Apple held responsible for a major security flaw as they tempered with ARM architecture.
By Sayyed Shehzer Abbas
Apple Launched its first ARM-based silicon chip designed and manufactured by the company itself in November 2020. After almost 6 months since the product is out in the market the exclusive M1 has effectively advanced toward various items including MacBooks, iMacs, iMac Mini, and surprisingly smaller devices like the iPad Pro. Notwithstanding, as per a new report, it was revealed that the M1 powered iPad Pro and probably other devices featuring M1 processors might be a threat to its customers because of a security flaw.
Developer Hector Martin pointed out this flaw which he experienced on an iPad Pro powered by the Apple M1. He claimed that the device has a weakness that exists on an equipment level of the M1 which implies this issue cannot be fixed through a basic software update. Clearly, the multinational technology company has disregarded the ARM design details and caused this flaw.
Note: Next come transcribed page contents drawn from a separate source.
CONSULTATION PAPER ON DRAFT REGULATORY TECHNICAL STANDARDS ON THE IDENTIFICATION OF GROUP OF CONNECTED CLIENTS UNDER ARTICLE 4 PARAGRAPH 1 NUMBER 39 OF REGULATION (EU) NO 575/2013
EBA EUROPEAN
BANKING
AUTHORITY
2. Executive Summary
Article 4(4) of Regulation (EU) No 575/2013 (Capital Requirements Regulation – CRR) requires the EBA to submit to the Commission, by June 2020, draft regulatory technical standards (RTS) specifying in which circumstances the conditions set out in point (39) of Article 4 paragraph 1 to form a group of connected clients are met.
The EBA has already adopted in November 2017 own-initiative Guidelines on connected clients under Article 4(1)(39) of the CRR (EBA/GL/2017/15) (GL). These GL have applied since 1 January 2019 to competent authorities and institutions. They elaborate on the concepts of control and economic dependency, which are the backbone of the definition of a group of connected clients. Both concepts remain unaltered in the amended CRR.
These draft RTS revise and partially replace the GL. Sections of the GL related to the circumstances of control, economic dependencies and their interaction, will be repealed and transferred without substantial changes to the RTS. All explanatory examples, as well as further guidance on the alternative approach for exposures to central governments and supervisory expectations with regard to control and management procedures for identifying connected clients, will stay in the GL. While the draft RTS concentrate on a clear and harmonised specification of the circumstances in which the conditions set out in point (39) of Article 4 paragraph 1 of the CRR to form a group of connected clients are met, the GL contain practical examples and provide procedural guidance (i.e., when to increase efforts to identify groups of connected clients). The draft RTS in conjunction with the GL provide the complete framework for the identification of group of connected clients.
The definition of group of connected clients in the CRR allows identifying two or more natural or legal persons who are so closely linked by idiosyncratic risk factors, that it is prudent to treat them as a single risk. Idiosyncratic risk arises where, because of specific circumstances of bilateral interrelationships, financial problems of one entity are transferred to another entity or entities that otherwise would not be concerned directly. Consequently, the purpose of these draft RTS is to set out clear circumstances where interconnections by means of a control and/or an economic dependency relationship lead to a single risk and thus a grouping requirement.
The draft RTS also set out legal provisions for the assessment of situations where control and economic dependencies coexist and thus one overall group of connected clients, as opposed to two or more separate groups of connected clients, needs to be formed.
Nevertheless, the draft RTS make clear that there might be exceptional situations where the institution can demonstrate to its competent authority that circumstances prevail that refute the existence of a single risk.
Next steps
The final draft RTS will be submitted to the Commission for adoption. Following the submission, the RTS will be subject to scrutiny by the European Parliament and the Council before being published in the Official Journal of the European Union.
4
Martin further clarified that this security fault permits two applications to secretly trade information without utilizing typical features provided by the operating system itself. He confirmed that this security is not any potential threat and cannot harm its customers by anyway. The weakness cannot be misused by programmers to assume responsibility for one’s gadget or even take sensitive data however it can empower promoters for cross-application tracking. Apple introduced a feature with its iOS 14.5 update which let the user decide if he/she wants the app to track their activity or not and share with other apps. But, with this flaw this feature may also fail to entertain its users. Regardless, the fault abuses the OS security model, something Apple have always been confident about.
Also, this issue is diligent on each M1 device, which implies it could even influence the iPhone 12 lineup too since the A14 Bionic depends on a similar CPU microarchitecture.
As indicated by Hector Martin, the lone method of fixing this is to convert the whole operating system into a virtual machine (VM) which would disable the cross-app tracking feature. But decision like this is not expected from the company.